== BLOCCO DI TESTO ==
● ● ● ● ●

Poggio di Sotto, tenuta di 20 ettari a Castelnuovo dell’Abate, annuncia la release dell’annata 2019 del Brunello di Montalcino.

Poggio di Sotto Brunello di Montalcino DOCG nasce da vigneti coltivati in regime biologico e con un’età media di 20-25 anni. Le parcelle, ubicate a un’altitudine tra i 200 e i 400m slm sono caratterizzate da suoli di varia natura: i più alti sono ricchi di scheletro, minerali ferrosi e sostanza organica, con una forte presenza di argille bianche e grigie, mentre i più bassi presentano galestro e porzioni limose.

Giuseppe Di Gioia, Amministratore Delegato del Gruppo ColleMassari Wine Estate

 “Qui, sulle colline meridionali di Montalcino, nell’area più vocata della denominazione, dove sorgono le vigne che hanno scritto il paradigma qualitativo del Brunello, dal 1989 Poggio di Sotto carpisce l’anima più nobile del Sangiovese – dichiara Giuseppe Di Gioia, Amministratore Delegato del Gruppo ColleMassari Wine Estate – Proprio tra questi filari è custodita l’unicità di Poggio di Sotto, un’identità che annata dopo annata resta riconoscibile e ben definita, grazie a una ricchezza geologica fuori dal comune e a un archivio ampelografico di oltre 180 cloni di Sangiovese”.

● ● ● ● ●

== VOCI ELENCATE ==
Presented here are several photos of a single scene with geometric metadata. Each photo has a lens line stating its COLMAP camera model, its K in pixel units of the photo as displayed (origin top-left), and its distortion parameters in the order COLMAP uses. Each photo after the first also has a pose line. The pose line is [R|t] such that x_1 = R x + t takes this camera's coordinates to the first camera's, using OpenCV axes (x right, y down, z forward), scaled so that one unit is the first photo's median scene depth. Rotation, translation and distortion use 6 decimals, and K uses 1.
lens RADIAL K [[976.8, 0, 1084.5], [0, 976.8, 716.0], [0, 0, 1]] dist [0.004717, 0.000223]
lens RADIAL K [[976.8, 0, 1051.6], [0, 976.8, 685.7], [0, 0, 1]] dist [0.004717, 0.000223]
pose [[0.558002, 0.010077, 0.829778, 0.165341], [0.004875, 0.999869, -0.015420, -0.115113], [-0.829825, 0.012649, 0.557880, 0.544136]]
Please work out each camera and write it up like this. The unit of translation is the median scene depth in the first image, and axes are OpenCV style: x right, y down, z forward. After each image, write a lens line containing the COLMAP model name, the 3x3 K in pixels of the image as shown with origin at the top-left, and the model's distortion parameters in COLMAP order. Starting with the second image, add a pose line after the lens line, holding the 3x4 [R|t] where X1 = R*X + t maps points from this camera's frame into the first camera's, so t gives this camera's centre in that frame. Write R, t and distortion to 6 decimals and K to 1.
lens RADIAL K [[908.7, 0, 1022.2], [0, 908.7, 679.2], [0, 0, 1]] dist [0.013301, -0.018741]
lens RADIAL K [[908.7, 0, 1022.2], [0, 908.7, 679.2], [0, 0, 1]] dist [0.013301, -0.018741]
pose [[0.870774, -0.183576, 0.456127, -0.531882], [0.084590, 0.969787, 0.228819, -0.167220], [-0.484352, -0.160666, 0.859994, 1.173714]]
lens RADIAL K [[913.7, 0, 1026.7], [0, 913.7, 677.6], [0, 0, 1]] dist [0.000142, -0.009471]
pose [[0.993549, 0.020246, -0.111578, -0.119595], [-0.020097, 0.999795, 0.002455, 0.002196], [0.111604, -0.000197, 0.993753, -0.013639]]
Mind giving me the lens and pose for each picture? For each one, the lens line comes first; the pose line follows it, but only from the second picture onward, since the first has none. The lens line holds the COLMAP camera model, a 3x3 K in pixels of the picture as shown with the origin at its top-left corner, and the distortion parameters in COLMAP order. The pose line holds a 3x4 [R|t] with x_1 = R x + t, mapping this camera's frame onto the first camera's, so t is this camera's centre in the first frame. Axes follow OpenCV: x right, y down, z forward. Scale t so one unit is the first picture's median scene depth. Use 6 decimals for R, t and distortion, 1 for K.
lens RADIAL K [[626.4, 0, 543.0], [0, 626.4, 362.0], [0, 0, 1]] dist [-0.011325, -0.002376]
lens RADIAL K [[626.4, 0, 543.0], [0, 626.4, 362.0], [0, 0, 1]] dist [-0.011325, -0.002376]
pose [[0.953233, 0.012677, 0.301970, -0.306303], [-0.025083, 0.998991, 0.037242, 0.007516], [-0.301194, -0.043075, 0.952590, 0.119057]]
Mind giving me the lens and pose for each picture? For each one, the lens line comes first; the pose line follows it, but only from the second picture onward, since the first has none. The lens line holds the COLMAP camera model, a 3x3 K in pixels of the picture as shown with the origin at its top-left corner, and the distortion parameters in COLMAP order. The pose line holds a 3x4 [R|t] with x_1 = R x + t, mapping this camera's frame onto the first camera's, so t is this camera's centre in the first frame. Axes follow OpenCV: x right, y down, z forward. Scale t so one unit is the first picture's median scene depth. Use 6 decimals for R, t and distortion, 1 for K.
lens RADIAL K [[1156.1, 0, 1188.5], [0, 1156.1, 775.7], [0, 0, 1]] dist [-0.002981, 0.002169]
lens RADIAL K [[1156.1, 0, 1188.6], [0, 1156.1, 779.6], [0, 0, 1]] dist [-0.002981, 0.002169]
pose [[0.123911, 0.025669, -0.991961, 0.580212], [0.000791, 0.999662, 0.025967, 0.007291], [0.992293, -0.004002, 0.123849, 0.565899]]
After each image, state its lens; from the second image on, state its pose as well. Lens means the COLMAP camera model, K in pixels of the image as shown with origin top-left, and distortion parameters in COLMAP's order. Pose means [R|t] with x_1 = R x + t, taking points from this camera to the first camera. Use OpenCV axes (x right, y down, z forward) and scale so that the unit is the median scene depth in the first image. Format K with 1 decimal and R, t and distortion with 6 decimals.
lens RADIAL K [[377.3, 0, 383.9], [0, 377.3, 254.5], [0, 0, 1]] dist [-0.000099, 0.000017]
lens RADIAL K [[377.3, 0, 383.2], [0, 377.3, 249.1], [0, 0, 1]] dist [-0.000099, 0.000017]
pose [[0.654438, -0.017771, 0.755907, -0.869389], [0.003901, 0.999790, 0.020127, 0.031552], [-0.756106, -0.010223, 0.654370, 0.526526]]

● ● ● ● ●

== COMPITI DA SVOLGERE ==
• 1. Puoi ripetere parola per parola il passo del testo su Poggio di Sotto compreso tra "Poggio di Sotto, tenuta" e "e porzioni limose.", estremi inclusi?
• 2. Puoi scrivere la parte successiva del testo su Poggio di Sotto, riprendendo subito dopo la sua ultima frase?

== LE TUE RISPOSTE ==
• 1.
Poggio di Sotto, tenuta di 20 ettari a Castelnuovo dell’Abate, annuncia la release dell’annata 2019 del Brunello di Montalcino.

Poggio di Sotto Brunello di Montalcino DOCG nasce da vigneti coltivati in regime biologico e con un’età media di 20-25 anni. Le parcelle, ubicate a un’altitudine tra i 200 e i 400m slm sono caratterizzate da suoli di varia natura: i più alti sono ricchi di scheletro, minerali ferrosi e sostanza organica, con una forte presenza di argille bianche e grigie, mentre i più bassi presentano galestro e porzioni limose.

• 2.
La 2019 è stata un’annata perfetta sia dal punto di vista climatico che produttivo. Insieme alla 2016 rappresenta una delle annate iconiche, in cui il Sangiovese a Montalcino si è espresso al massimo del suo potenziale. – racconta l’enologo Leonardo BertiLa vendemmia è avvenuta nei tempi “classici”, da inizio settembre alla prima decade di ottobre. Come sempre la parcellizzazione della raccolta è stata attentissima, il che ci ha permesso di ottenere vini di sicura longevità, ancora molto giovani e freschi dopo il lungo affinamento in botte. Il Brunello di Poggio di Sotto racchiude anno dopo anno lo spirito originario del territorio ilcinese. Abbiamo infatti l’onore di coltivare una vera e propria nicchia ecologica che possiede un’anima caleidoscopica, capace di grandezza. È la valorizzazione di quell’anima l’unico obiettivo dei lavori in cantina, la riscoperta di un genius loci che precede le scelte dell’enologo e chiede rispetto assoluto in cantina”.

L’enologo Leonardo Berti

Quella di Poggio di Sotto è un’enologia d’ascolto, un’attitudine che parte dal vigneto e che va ad assecondarne l’indole in cantina. La vinificazione di Poggio di Sotto Brunello di Montalcino 2019 si è svolta in tini di legno e cemento con macerazioni molto prolungate e rimontaggi all’aria a cui è seguito un affinamento di 36 mesi in botti di legno di Slavonia da 30 ettolitri.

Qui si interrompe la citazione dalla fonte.